* Document text
^^^^
- Born: Petar Valchanov Plovdiv, Bulgaria
- Education: National Academy for Theatre and Film Arts (MFA);
- Occupations: Film director; film producer; screenwriter;
- Years active: 2004–present
- Partner: Kristina Grozeva

= Petar Valchanov =

Bulgarian filmmaker

Petar Valchanov (Петър Вълчанов) is a Bulgarian filmmaker. He is best known for his feature films The Lesson (2014), Glory (2016), The Father (2019), and Triumph (2024).

== Early life and education ==
Petar Valchanov was born in Plovdiv, Bulgaria.

In 2000, he graduated from the Tsanko Lavrenov Art High School in Plovdiv. In 2008, he graduated from the National Academy for Theatre and Film Arts with a degree in film and television directing in the class of Ludmil Staikov.

==Career==
Valchanov has worked on many projects alongside his partner Kristina Grozeva, including the short film Family Therapy (2008), the television film Emergency Landing (2010), Samburu (2011), and others.

In 2012, the pair co-wrote and co-directed the short film Jump, which was nominated for Best Short Film at the European Film Awards and won the Grand Prix at the Brussels Short Film Festival as well as best film at the Bulgarian Film Academy Awards in 2013.

Their debut feature film The Lesson (2014) received international recognition at numerous film festivals around the world, including festivals in Toronto, San Sebastián, Warsaw, Tokyo, Thessaloniki, Gothenburg, Sofia and many others, and is the most awarded Bulgarian film of all The Lesson is the first part of a trilogy inspired by newspaper articles. Valchanov and Grozeva were inspired by real events during the development of the script. They recalled:
We are inspired by real stories that are absurd. The absurdity in reality is the element that unleashes our imagination and ignites our creative passion. And there is a lot of it in the newspapers. Tragicomism, the most important ingredient in our films, is born from it. In both The Lesson and Glory, the real story serves us only as a springboard from which to jump and whip up our imagination.
^^^^
* Listed entries
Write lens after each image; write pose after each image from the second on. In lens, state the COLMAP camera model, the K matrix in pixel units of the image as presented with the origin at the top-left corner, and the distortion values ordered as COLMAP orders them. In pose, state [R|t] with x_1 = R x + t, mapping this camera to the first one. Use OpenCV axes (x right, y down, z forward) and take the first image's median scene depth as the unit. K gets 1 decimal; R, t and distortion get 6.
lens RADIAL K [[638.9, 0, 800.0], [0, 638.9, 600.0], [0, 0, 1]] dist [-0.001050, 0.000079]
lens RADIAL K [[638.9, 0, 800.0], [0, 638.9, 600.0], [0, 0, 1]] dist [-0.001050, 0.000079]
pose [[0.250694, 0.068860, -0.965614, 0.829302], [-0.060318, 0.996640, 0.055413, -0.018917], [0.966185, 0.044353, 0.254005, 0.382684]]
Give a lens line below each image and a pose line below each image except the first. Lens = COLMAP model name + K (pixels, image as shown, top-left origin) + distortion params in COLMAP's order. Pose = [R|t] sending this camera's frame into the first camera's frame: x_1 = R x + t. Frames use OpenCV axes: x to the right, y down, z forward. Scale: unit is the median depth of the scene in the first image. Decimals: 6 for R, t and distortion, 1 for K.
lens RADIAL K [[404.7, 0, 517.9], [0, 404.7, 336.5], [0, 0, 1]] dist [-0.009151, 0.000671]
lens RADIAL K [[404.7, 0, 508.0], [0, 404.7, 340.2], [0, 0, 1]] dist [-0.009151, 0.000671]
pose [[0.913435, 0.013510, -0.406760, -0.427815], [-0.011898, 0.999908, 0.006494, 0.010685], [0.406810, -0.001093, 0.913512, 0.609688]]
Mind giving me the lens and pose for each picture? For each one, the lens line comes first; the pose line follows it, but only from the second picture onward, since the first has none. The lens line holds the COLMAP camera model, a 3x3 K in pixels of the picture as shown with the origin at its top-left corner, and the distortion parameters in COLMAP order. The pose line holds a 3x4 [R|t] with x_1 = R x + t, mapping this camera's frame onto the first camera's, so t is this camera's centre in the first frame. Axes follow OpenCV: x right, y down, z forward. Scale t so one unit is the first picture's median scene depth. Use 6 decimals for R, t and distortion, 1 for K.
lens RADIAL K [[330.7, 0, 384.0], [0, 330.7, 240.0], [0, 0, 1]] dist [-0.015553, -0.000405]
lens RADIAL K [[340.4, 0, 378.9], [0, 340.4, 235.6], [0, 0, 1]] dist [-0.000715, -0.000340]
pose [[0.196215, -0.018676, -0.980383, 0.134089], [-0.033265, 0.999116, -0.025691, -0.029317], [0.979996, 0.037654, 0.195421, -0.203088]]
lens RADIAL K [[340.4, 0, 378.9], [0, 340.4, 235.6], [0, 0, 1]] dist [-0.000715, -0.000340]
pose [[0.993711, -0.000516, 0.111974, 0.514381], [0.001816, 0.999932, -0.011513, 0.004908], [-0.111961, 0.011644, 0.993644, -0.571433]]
^^^^
* Task objective
Continue the biography of Petar Valchanov from the point where it ends above the records.

* Result of this task
The second film from the trilogy, Glory, which premiered at the Locarno Film Festival was positively received by critics. Its plot revolves around a cantoner who finds millions on a railway line and then hands them over to the police. Glory won awards at many international film festivals and was selected as the Bulgarian entriy for the Best International Feature Film at the 90th Academy Awards.

Before the last film of the trilogy, the pair directed 2019's The Father, which features a brief appearance by their then-student Maria Bakalova and won the Crystal Globe Award at the Karlovy Vary International Film Festival. Although the film is not autobiographical, Grozeva and Valchanov stated that the story was very personal to them and that the script was ready even before that of Glory. The Father wаs selected as the Bulgarian entry for the Best International Feature Film at the 93rd Academy Awards.

The third film of their "newspaper clippings" trilogy (after The Lesson and Glory) is the 2024 comedy Triumph, based on the 1990s excavation of the "Tsarichina Hole" by the Bulgarian military following the instructions of a psychic.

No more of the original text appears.